## TAREFAS DO EXERCÍCIO:
1. No texto sobre o Rota 2030, explique em uma a três frases por que, segundo o trecho "a medida beneficiaria mais a Fiat", a alteração favoreceria essa empresa.
2. Continue o texto sobre o Rota 2030 a partir do ponto em que ele termina.

───── TEXTO ─────

Com esta alteração, a medida beneficiaria mais a Fiat. Como a empresa produz veículos de alto valor e motores mais potentes como os utilitários Renegade e Compass e a picape Toro, teria créditos de IPI maiores que a concorrente Ford, que fabrica modelos populares e menos potentes, como o Ka e a EcoSport. Na queda de braço, a emeda acabou aprovada sem a alteração que beneficiava a Fiat.
No texto final do Rota 2030 que foi sancionado pelo presidente Temer, a emenda que prorroga em cinco anos os incentivos às empresas do Nordeste foi aprovada. Segundo Ricardo Bastos, diretor de assuntos governamentais da Toyota, a inclusão desse ponto foi feita durante o período de discussões do novo regime, mas não passou pelas câmaras temáticas. “A prorrogação até 2025 é vista pela nossa empresa como uma quebra de contrato, que fere a previsibilidade estabelecida pelo Rota 2030”. A empresa tem fábrica em Indaiatuba, no interior de São Paulo.
Outra emenda que previa a expensão dos incentivos para montadoras do Centro-Oeste, para empresa instaladas em Goiás, também estava no acordo para ser aprovada, mas acabou sendo rejeitada na Câmara em razão de um erro de cálculo no valor dos créditos, depois da pressão da bancada que representa as montadoras do Sudeste.
Por lobby do senador Ronaldo Caiado (DEM), governador eleito de Goiás, líderes do governo no Senado afirmaram haver compromisso do Planalto de editar outra medida dando a Goiás o mesmo prazo de prorrogação dos benefícios destinado ao Nordeste, 2025.
Desgaste não vai durar
Todo esse imbróglio gerou um desgaste em um dos setores mais importantes e unidos da economia brasileira. Mas isso não deve se estender por muito tempo, acredita o professor da FGV Antônio Jorge Martins, coordenador do MBA em Gestão Estratégica de Empresas da Cadeia Automotiva. “O setor sai enfraquecido por conta de disputas regionais, mas isso é uma questão meramente pontual. Elas [as montadoras] devem se unir rapidamente de novo em busca dos seus interesses, até pelo peso que têm na economia”.

───── ENTRADAS LISTADAS ─────

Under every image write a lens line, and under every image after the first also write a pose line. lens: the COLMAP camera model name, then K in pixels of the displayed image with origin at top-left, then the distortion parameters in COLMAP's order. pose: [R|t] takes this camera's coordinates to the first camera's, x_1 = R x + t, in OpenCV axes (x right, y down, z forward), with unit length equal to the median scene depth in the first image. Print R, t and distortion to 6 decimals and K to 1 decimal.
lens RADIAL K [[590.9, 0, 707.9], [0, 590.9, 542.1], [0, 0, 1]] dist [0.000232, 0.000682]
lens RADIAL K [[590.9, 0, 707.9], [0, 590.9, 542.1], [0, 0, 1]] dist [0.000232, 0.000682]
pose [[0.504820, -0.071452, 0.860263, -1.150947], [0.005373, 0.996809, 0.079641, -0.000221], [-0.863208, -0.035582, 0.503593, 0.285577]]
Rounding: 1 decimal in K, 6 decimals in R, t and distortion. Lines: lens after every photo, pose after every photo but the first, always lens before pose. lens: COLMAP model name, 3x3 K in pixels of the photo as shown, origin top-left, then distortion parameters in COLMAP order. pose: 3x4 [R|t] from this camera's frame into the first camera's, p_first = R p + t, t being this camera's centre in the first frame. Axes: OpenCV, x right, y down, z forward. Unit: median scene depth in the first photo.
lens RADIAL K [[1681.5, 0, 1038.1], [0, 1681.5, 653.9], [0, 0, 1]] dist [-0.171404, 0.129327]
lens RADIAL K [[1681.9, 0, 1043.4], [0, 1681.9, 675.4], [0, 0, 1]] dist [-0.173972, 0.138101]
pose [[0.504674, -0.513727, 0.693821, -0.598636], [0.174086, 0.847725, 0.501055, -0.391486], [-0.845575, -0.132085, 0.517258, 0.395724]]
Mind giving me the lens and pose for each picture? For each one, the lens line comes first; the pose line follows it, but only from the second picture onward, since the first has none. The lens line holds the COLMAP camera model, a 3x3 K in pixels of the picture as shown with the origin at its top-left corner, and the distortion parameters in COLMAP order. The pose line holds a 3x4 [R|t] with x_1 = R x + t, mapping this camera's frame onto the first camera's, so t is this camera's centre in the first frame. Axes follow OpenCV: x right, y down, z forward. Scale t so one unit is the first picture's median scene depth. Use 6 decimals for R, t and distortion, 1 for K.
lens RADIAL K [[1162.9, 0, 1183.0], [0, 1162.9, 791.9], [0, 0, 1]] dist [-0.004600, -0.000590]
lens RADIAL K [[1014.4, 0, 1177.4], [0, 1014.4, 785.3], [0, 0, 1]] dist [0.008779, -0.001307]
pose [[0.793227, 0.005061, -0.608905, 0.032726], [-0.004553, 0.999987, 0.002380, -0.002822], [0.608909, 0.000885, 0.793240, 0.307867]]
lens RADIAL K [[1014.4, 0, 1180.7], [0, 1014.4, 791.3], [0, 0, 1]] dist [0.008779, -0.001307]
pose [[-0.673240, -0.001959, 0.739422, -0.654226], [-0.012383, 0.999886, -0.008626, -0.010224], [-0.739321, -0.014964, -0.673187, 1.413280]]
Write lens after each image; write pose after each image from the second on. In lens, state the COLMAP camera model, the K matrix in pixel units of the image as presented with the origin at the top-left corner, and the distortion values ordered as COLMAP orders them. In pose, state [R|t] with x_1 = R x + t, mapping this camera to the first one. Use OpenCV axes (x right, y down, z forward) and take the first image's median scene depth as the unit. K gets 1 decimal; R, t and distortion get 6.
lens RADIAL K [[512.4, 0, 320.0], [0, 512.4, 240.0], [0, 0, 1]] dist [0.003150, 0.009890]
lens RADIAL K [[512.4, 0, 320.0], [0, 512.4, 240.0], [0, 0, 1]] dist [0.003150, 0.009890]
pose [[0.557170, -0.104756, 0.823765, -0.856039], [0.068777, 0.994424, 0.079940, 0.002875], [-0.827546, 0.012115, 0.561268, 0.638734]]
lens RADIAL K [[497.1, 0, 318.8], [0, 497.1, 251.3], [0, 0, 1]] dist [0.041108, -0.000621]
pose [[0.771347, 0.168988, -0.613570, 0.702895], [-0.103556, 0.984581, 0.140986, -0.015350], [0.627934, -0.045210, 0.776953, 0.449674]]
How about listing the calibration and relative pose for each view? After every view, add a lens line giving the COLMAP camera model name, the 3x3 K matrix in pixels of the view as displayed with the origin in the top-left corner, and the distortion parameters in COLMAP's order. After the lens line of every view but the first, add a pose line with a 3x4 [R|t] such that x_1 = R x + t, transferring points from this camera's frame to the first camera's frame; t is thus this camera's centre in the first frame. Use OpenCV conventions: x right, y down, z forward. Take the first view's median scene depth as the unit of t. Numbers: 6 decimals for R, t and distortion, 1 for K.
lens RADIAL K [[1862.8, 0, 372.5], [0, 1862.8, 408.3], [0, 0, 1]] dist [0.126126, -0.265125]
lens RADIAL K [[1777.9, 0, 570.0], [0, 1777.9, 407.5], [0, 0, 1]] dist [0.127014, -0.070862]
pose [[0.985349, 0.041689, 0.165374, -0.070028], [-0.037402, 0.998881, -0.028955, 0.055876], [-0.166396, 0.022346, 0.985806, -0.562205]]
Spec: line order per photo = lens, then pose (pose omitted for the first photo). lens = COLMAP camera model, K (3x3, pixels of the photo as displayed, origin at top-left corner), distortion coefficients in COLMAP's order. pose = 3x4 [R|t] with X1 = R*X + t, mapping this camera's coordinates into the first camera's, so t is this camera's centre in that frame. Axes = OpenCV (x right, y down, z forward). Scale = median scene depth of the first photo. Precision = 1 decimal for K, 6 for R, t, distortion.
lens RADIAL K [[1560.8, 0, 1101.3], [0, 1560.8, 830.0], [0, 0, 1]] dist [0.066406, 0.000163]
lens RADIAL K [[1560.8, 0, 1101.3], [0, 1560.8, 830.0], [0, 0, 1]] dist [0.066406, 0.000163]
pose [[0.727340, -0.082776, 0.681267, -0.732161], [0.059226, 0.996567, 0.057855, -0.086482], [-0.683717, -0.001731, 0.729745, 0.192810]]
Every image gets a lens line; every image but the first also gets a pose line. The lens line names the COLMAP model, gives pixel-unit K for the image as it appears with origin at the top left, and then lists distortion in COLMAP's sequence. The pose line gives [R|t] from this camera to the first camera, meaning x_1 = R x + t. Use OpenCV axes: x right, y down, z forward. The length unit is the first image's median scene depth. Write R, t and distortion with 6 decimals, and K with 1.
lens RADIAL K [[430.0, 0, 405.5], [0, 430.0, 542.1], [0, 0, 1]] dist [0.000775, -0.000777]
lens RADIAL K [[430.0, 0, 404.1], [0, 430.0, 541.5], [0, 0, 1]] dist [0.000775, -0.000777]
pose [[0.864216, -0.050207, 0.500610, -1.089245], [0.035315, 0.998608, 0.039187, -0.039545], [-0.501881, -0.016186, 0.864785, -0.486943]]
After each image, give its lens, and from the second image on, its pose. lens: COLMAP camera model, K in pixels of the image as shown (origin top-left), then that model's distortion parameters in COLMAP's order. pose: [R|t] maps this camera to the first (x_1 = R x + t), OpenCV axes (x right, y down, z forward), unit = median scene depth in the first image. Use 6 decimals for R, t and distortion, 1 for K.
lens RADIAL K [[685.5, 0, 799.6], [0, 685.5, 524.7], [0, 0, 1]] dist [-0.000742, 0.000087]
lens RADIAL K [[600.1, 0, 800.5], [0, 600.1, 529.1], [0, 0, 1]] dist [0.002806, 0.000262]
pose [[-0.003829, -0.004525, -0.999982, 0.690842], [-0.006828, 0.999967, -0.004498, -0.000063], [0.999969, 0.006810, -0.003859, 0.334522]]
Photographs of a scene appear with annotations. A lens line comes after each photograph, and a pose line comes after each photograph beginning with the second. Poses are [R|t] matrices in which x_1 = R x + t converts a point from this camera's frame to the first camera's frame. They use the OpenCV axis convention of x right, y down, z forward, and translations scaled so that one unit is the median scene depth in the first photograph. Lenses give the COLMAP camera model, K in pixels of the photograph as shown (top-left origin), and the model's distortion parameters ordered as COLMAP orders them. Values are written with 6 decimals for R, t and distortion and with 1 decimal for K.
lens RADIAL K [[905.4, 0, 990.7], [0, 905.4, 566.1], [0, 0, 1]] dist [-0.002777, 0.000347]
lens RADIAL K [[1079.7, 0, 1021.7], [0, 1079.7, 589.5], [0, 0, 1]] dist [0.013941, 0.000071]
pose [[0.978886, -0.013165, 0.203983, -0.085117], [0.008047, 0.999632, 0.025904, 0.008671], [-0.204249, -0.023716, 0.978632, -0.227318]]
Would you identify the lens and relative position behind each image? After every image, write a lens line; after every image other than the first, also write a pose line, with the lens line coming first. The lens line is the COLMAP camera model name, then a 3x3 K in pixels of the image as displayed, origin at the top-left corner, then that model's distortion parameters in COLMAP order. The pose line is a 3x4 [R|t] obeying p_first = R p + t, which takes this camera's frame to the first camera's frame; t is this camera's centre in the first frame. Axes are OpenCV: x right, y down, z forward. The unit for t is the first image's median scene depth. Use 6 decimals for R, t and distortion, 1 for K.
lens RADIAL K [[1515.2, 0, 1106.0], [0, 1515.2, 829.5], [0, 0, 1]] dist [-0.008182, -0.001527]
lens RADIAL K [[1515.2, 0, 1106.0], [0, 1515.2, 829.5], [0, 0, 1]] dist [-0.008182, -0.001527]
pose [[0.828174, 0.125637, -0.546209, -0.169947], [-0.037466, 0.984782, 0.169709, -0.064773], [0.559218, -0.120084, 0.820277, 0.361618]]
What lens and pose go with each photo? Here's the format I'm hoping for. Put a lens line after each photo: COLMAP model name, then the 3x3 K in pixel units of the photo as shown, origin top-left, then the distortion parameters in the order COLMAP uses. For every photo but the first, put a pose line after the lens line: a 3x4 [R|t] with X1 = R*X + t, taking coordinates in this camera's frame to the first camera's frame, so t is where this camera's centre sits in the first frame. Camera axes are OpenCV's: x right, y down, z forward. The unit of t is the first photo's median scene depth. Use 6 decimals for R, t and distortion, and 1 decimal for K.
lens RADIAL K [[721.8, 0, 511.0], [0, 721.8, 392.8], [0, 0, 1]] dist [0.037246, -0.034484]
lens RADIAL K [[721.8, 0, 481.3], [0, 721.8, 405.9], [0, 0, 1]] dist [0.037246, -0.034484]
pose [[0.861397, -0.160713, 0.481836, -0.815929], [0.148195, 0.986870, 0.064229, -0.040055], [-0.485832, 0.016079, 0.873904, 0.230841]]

─────

## RESPOSTAS POR TAREFA:
1. A Fiat produz veículos de alto valor e com motores mais potentes, como os utilitários Renegade e Compass e a picape Toro. Por isso, teria créditos de IPI maiores que os da concorrente Ford, que fabrica modelos populares e menos potentes, como o Ka e a EcoSport.

2.
Martins acredita que se Rota 2030 não tivesse sido aprovado dentro do prazo e acabasse ficando para o novo governo, não seria aprovado, pelo menos não da forma como foi, especialmente por conta da situação fiscal do país e em razão de a nova equipe econômica já ter se posicionado contrária à concessão de incentivos fiscais setoriais. Segundo ele, os incentivos concedidos neste momento são muito mais benéficos para o setor do que para o governo, e as empresas sabiam disso, dada a preocupação em garantir a aprovação do Rota ainda neste ano. Agora, terminada esta batalha, elas terão de deixar para trás discordâncias para defender seus interesses no próximo governo.
O mercado brasileiro apresenta uma perspectiva de crescimento muito grande para o setor automotivo. Nos últimos anos, o setor estava com uma ociosidade em torno de 45%, e mesmo assim nenhuma das montadoras se afastou daqui. Na indústria de caminhões a ociosidade chegou a 85%, e ninguém saiu. O mercado brasileiro já é um grande incentivo. Independente dos incentivos, elas já fariam investimentos previstos em P&D, eficiência energética e tecnologia porque o mercado exige que elas andem nessa direção para não ficarem para trás.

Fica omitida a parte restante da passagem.